**Work request**
Give the data again word for word; drop the pictures.

[[ Extracted data, beginning ]]

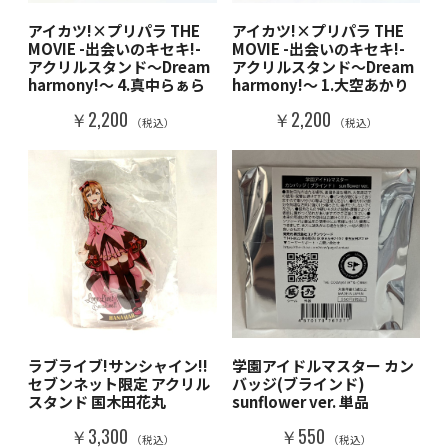
アイカツ!×プリパラ THE
アイカツ!×プリパラ THE
MOVIE -出会いのキセキ!-
MOVIE -出会いのキセキ!-
アクリルスタンド～Dream
アクリルスタンド～Dream
harmony!～ 4.真中らぁら
harmony!～ 1.大空あかり
￥2,200
￥2,200
（税込）
（税込）
ラブライブ!サンシャイン!!
学園アイドルマスター カン
セブンネット限定 アクリル
バッジ(ブラインド)
スタンド 国木田花丸
sunflower ver. 単品
￥3,300
￥550
（税込）
（税込）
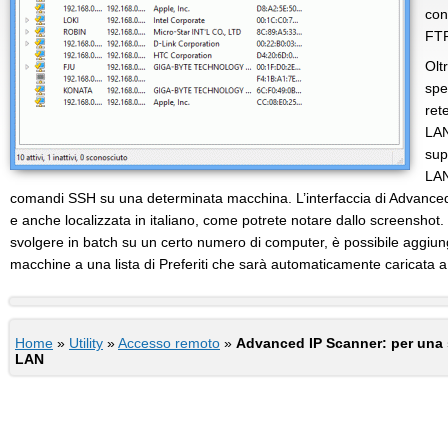
con
FTP
Olt
spe
ret
LAN
sup
LAN
comandi SSH su una determinata macchina. L’interfaccia di Advanced
e anche localizzata in italiano, come potrete notare dallo screenshot.
svolgere in batch su un certo numero di computer, è possibile aggiung
macchine a una lista di Preferiti che sarà automaticamente caricata 
Home
»
Utility
»
Accesso remoto
»
Advanced IP Scanner: per una 
LAN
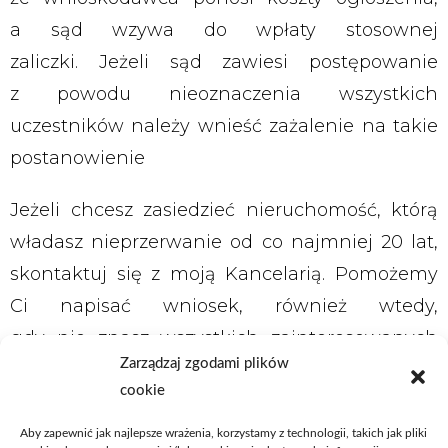
a sąd wzywa do wpłaty stosownej
zaliczki. Jeżeli sąd zawiesi postępowanie
z powodu nieoznaczenia wszystkich
uczestników należy wnieść zażalenie na takie
postanowienie
Jeżeli chcesz zasiedzieć nieruchomość, którą
władasz nieprzerwanie od co najmniej 20 lat,
skontaktuj się z moją Kancelarią. Pomożemy
Ci napisać wniosek, również wtedy,
gdy nie znasz wszystkich zainteresowanych
Zarządzaj zgodami plików
w sprawie.
cookie
Adwokat
Aby zapewnić jak najlepsze wrażenia, korzystamy z technologii, takich jak pliki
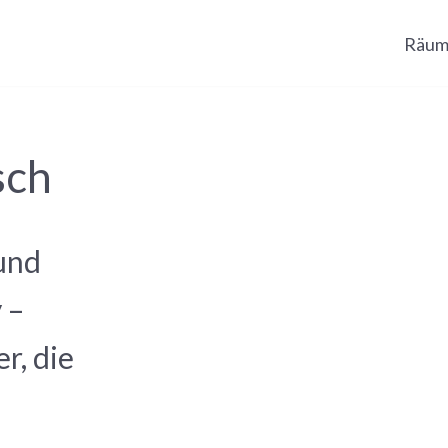
Räum
sch
 und
 –
r, die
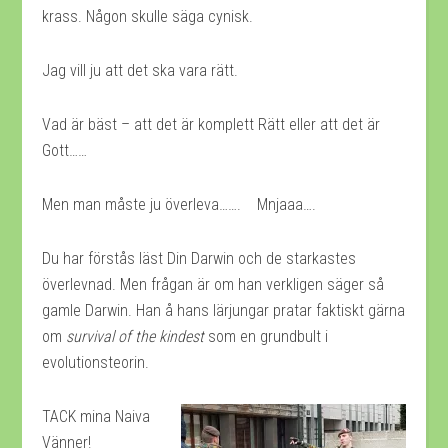
krass. Någon skulle säga cynisk.
Jag vill ju att det ska vara rätt.
Vad är bäst – att det är komplett Rätt eller att det är
Gott……
Men man måste ju överleva……. Mnjaaa….
Du har förstås läst Din Darwin och de starkastes
överlevnad. Men frågan är om han verkligen säger så
gamle Darwin. Han å hans lärjungar pratar faktiskt gärna
om
survival of the kindest
som en grundbult i
evolutionsteorin.
TACK mina Naiva
Vänner!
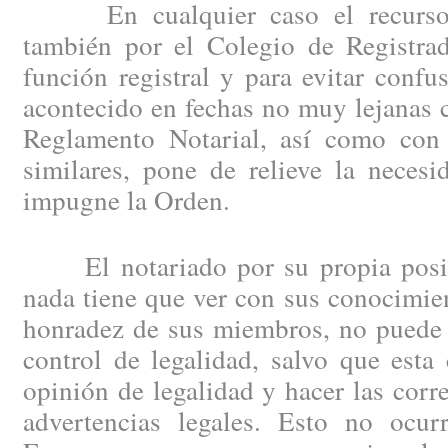
En cualquier caso el recurso d
también por el Colegio de Registrad
función registral y para evitar confu
acontecido en fechas no muy lejanas 
Reglamento Notarial, así como con 
similares, pone de relieve la neces
impugne la Orden.
El notariado por su propia posici
nada tiene que ver con sus conocimien
honradez de sus miembros, no puede 
control de legalidad, salvo que esta
opinión de legalidad y hacer las corr
advertencias legales. Esto no ocu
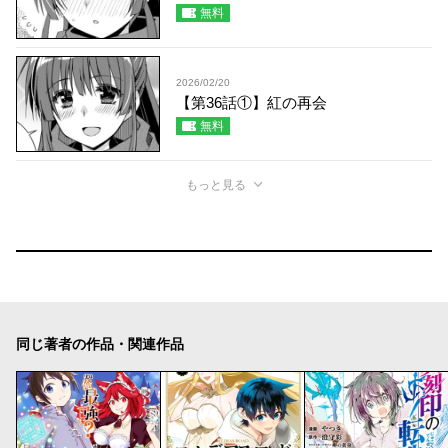
無料
2026/02/20
【第36話①】紅の再会
無料
もっと見る
同じ著者の作品・関連作品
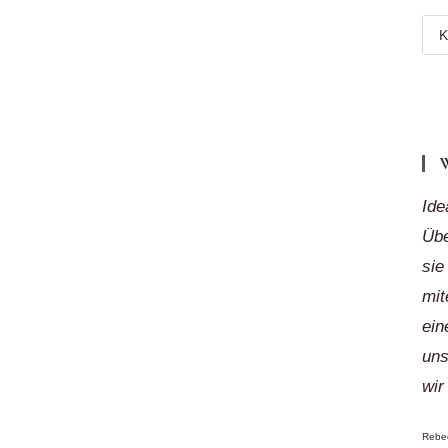
Meh
Reg
„auf
Klic
Ide
Übe
sie
mit
ein
uns
wir
Rebec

[[ Extracted data, end ]]

**Answer space**
アイカツ!×プリパラ THE
アイカツ!×プリパラ THE
MOVIE -出会いのキセキ!-
MOVIE -出会いのキセキ!-
アクリルスタンド～Dream
アクリルスタンド～Dream
harmony!～ 4.真中らぁら
harmony!～ 1.大空あかり
￥2,200
￥2,200
（税込）
（税込）
ラブライブ!サンシャイン!!
学園アイドルマスター カン
セブンネット限定 アクリル
バッジ(ブラインド)
スタンド 国木田花丸
sunflower ver. 単品
￥3,300
￥550
（税込）
（税込）
con
FTP
Olt
spe
ret
LAN
sup
LAN
comandi SSH su una determinata macchina. L’interfaccia di Advanced
e anche localizzata in italiano, come potrete notare dallo screenshot.
svolgere in batch su un certo numero di computer, è possibile aggiung
macchine a una lista di Preferiti che sarà automaticamente caricata 
Home
»
Utility
»
Accesso remoto
»
Advanced IP Scanner: per una 
LAN
a sąd wzywa do wpłaty stosownej
zaliczki. Jeżeli sąd zawiesi postępowanie
z powodu nieoznaczenia wszystkich
uczestników należy wnieść zażalenie na takie
postanowienie
Jeżeli chcesz zasiedzieć nieruchomość, którą
władasz nieprzerwanie od co najmniej 20 lat,
skontaktuj się z moją Kancelarią. Pomożemy
Ci napisać wniosek, również wtedy,
gdy nie znasz wszystkich zainteresowanych
Zarządzaj zgodami plików
w sprawie.
cookie
Adwokat
Aby zapewnić jak najlepsze wrażenia, korzystamy z technologii, takich jak pliki
Räum
sch
 und
 –
r, die
krass. Någon skulle säga cynisk.
Jag vill ju att det ska vara rätt.
Vad är bäst – att det är komplett Rätt eller att det är
Gott……
Men man måste ju överleva……. Mnjaaa….
Du har förstås läst Din Darwin och de starkastes
överlevnad. Men frågan är om han verkligen säger så
gamle Darwin. Han å hans lärjungar pratar faktiskt gärna
om
survival of the kindest
som en grundbult i
evolutionsteorin.
TACK mina Naiva
Vänner!
En cualquier caso el recurso d
también por el Colegio de Registrad
función registral y para evitar confu
acontecido en fechas no muy lejanas 
Reglamento Notarial, así como con 
similares, pone de relieve la neces
impugne la Orden.
El notariado por su propia posici
nada tiene que ver con sus conocimien
honradez de sus miembros, no puede 
control de legalidad, salvo que esta
opinión de legalidad y hacer las corr
advertencias legales. Esto no ocu
無料
2026/02/20
【第36話①】紅の再会
無料
もっと見る
同じ著者の作品・関連作品
Meh
Reg
„auf
Klic
Ide
Übe
sie
mit
ein
uns
wir
Rebec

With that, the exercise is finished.